___ Records to use

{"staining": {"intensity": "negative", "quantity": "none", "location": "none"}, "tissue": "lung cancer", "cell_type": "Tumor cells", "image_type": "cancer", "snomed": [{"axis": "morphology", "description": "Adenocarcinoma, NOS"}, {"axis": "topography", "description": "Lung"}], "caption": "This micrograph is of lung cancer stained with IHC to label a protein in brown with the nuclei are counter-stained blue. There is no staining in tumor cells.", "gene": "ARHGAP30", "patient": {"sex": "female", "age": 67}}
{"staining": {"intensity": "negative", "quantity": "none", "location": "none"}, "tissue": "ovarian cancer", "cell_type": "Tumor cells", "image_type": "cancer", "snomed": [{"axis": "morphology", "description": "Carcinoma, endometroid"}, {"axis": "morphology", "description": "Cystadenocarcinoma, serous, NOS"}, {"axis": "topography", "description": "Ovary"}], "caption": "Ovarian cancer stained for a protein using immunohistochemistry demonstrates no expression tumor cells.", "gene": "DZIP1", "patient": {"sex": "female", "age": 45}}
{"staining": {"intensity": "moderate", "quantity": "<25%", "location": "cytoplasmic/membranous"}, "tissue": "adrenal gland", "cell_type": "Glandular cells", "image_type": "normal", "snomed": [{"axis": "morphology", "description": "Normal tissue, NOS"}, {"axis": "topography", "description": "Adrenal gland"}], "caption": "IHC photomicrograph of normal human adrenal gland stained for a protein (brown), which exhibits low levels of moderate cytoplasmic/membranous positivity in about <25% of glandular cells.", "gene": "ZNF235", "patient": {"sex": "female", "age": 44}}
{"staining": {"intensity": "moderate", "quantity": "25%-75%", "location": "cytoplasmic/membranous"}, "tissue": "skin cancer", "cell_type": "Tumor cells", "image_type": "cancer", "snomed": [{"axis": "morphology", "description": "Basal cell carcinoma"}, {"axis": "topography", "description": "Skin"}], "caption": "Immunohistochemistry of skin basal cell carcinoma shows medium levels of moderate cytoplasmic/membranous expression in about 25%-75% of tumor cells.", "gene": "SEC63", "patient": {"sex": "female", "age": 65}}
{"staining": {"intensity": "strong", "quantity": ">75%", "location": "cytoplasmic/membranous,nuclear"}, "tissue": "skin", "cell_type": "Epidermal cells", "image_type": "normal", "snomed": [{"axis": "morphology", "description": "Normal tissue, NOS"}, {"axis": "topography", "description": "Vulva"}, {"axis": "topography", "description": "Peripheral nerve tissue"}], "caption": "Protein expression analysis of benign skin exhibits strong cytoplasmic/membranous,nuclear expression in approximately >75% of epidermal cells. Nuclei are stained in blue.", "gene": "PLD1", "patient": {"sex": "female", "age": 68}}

______

▶ What the task asks: All of the material above must be transcribed exactly, with no line dropped.

▶ Exercise solution:
{"staining": {"intensity": "negative", "quantity": "none", "location": "none"}, "tissue": "lung cancer", "cell_type": "Tumor cells", "image_type": "cancer", "snomed": [{"axis": "morphology", "description": "Adenocarcinoma, NOS"}, {"axis": "topography", "description": "Lung"}], "caption": "This micrograph is of lung cancer stained with IHC to label a protein in brown with the nuclei are counter-stained blue. There is no staining in tumor cells.", "gene": "ARHGAP30", "patient": {"sex": "female", "age": 67}}
{"staining": {"intensity": "negative", "quantity": "none", "location": "none"}, "tissue": "ovarian cancer", "cell_type": "Tumor cells", "image_type": "cancer", "snomed": [{"axis": "morphology", "description": "Carcinoma, endometroid"}, {"axis": "morphology", "description": "Cystadenocarcinoma, serous, NOS"}, {"axis": "topography", "description": "Ovary"}], "caption": "Ovarian cancer stained for a protein using immunohistochemistry demonstrates no expression tumor cells.", "gene": "DZIP1", "patient": {"sex": "female", "age": 45}}
{"staining": {"intensity": "moderate", "quantity": "<25%", "location": "cytoplasmic/membranous"}, "tissue": "adrenal gland", "cell_type": "Glandular cells", "image_type": "normal", "snomed": [{"axis": "morphology", "description": "Normal tissue, NOS"}, {"axis": "topography", "description": "Adrenal gland"}], "caption": "IHC photomicrograph of normal human adrenal gland stained for a protein (brown), which exhibits low levels of moderate cytoplasmic/membranous positivity in about <25% of glandular cells.", "gene": "ZNF235", "patient": {"sex": "female", "age": 44}}
{"staining": {"intensity": "moderate", "quantity": "25%-75%", "location": "cytoplasmic/membranous"}, "tissue": "skin cancer", "cell_type": "Tumor cells", "image_type": "cancer", "snomed": [{"axis": "morphology", "description": "Basal cell carcinoma"}, {"axis": "topography", "description": "Skin"}], "caption": "Immunohistochemistry of skin basal cell carcinoma shows medium levels of moderate cytoplasmic/membranous expression in about 25%-75% of tumor cells.", "gene": "SEC63", "patient": {"sex": "female", "age": 65}}
{"staining": {"intensity": "strong", "quantity": ">75%", "location": "cytoplasmic/membranous,nuclear"}, "tissue": "skin", "cell_type": "Epidermal cells", "image_type": "normal", "snomed": [{"axis": "morphology", "description": "Normal tissue, NOS"}, {"axis": "topography", "description": "Vulva"}, {"axis": "topography", "description": "Peripheral nerve tissue"}], "caption": "Protein expression analysis of benign skin exhibits strong cytoplasmic/membranous,nuclear expression in approximately >75% of epidermal cells. Nuclei are stained in blue.", "gene": "PLD1", "patient": {"sex": "female", "age": 68}}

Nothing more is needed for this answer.